Rationalization discovered: "I'll write tests after, same result" Counter added:

| Excuse | Reality |
|--------|---------|
| "Tests after achieve same goals" | Tests-after = "what does this do?" Tests-first = "what should this do?" |

Pressure Types

Combine multiple pressures for thorough testing:

Pressure	How to Apply
Time	"We need this in 10 minutes"
Sunk cost	"You've already written the code"
Authority	"The senior dev said skip tests"
Exhaustion	"It's 2am and this is the last task"
Apparent simplicity	"It's just a one-line change"

Testing Different Skill Types

Discipline-Enforcing Skills

Academic questions: Do they understand rules?
Pressure scenarios: Do they comply under stress?
Multiple pressures combined
Identify rationalizations, add counters

Technique Skills

Application scenarios: Can they apply correctly?
Variation scenarios: Handle edge cases?
Missing information tests: Any gaps?

Pattern Skills

Recognition: Do they recognize when pattern applies?
Application: Can they use mental model?
Counter-examples: Know when NOT to apply?

Reference Skills

Retrieval: Can they find right information?
Application: Use what they found correctly?
Gap testing: Common use cases covered?

Bulletproofing Against Rationalization

Close Every Loophole Explicitly

Bad:

Write code before test? Delete it.

Good:

Write code before test? Delete it. Start over.

**No exceptions:**
- Don't keep it as "reference"
- Don't "adapt" it while writing tests
- Don't look at it
- Delete means delete

Address "Spirit vs Letter"

Add foundational principle:

**Violating the letter of the rules is violating the spirit of the rules.**

Build Rationalization Table

Capture every excuse from testing:

| Excuse | Reality |
|--------|---------|
| "Too simple to test" | Simple code breaks. Test takes 30 seconds. |
| "I'll test after" | Tests passing immediately prove nothing. |
| "Tests after achieve same goals" | Different questions = different outcomes. |

Create Red Flags List

## Red Flags - STOP and Start Over

- Code before test
- "I already manually tested it"
- "Tests after achieve the same purpose"
- "It's about spirit not ritual"
- "This is different because..."

**All of these mean: Delete code. Start over with TDD.**

SKILL.md Structure for Hardened Skills

---
name: skill-name
description: Use when [specific triggers/symptoms, no workflow summary]
---

# Skill Name

## Overview
Core principle in 1-2 sentences.

## When to Use
- Bullet list with SYMPTOMS
- When NOT to use

## The Iron Law / Core Rule
Explicit rule with no loopholes.

**No exceptions:**
- Specific forbidden workarounds

## Red Flags
List of rationalizations to watch for.

## Rationalization Table
| Excuse | Reality |

## Implementation
Clear instructions.

## Common Mistakes
What goes wrong + fixes.

Integration with Other Skills

Previous Step	This Skill	Next Step
skill-bootstrap	skill-hardening	Deploy or skill-evolve
skill-extract-pattern	skill-hardening	Verify improved skill

STOP: Before Moving On

After hardening ANY skill, you MUST:

All pressure scenarios pass
Rationalization table complete
Red flags list created
No loopholes found in testing

Do NOT:

Skip testing because "it's obvious"
Move to next skill before current is bulletproof
Deploy without completing checklist

Example: Hardening a TDD Skill

RED Phase - Baseline (No Skill)

Scenario: "Quick fix needed, just add this feature"

Agent behavior:

Wrote implementation code immediately
Rationalization: "It's just a simple addition"
Said: "I'll write tests after to verify"

GREEN Phase - Minimal Skill

## The Iron Law

NO SKILL WITHOUT A FAILING TEST FIRST


Write code before test? Delete it. Start over.

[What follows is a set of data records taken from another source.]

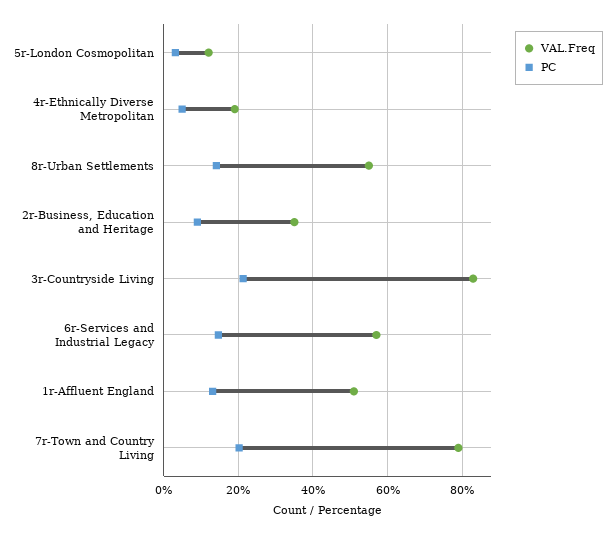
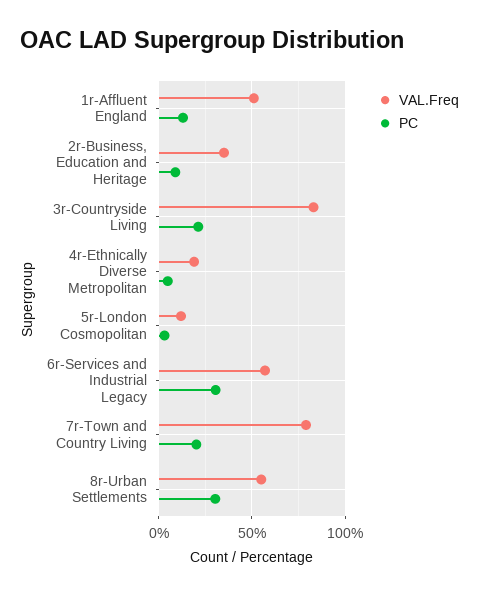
  {
    "VAL.Freq": {
      "5r-London Cosmopolitan": 12,
      "4r-Ethnically Diverse Metropolitan": 20,
      "8r-Urban Settlements": 56,
      "2r-Business, Education and Heritage": 36,
      "3r-Countryside Living": 84,
      "6r-Services and Industrial Legacy": 58,
      "1r-Affluent England": 52,
      "7r-Town and Country Living": 80
    },
    "PC": {
      "5r-London Cosmopolitan": 4,
      "4r-Ethnically Diverse Metropolitan": 4,
-     "8r-Urban Settlements": 14,
+     "8r-Urban Settlements": 30,
      "2r-Business, Education and Heritage": 8,
      "3r-Countryside Living": 22,
-     "6r-Services and Industrial Legacy": 14,
+     "6r-Services and Industrial Legacy": 30,
      "1r-Affluent England": 14,
      "7r-Town and Country Living": 20
    }
  }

Test result: Agent now writes test first.

REFACTOR Phase - Close Loophole

New rationalization discovered: "I'll keep the code as reference"

Updated skill:

**No exceptions:**
- Don't keep it as "reference"
- Don't "adapt" it while writing tests
- Delete means delete

Re-test: Passes.

Version

v1.0.0 (2025-01-28) - Hardening-focused refactor of writing-skills

Name	skill-hardening
Description	Bulletproof skills using Test-Driven Development. Use when creating discipline-enforcing skills, testing existing skills under pressure, or verifying skills work before deployment. Requires skill-bootstrap for initial creation. Triggers on "test skill", "harden skill", "bulletproof skill", "verify skill", "TDD for skills".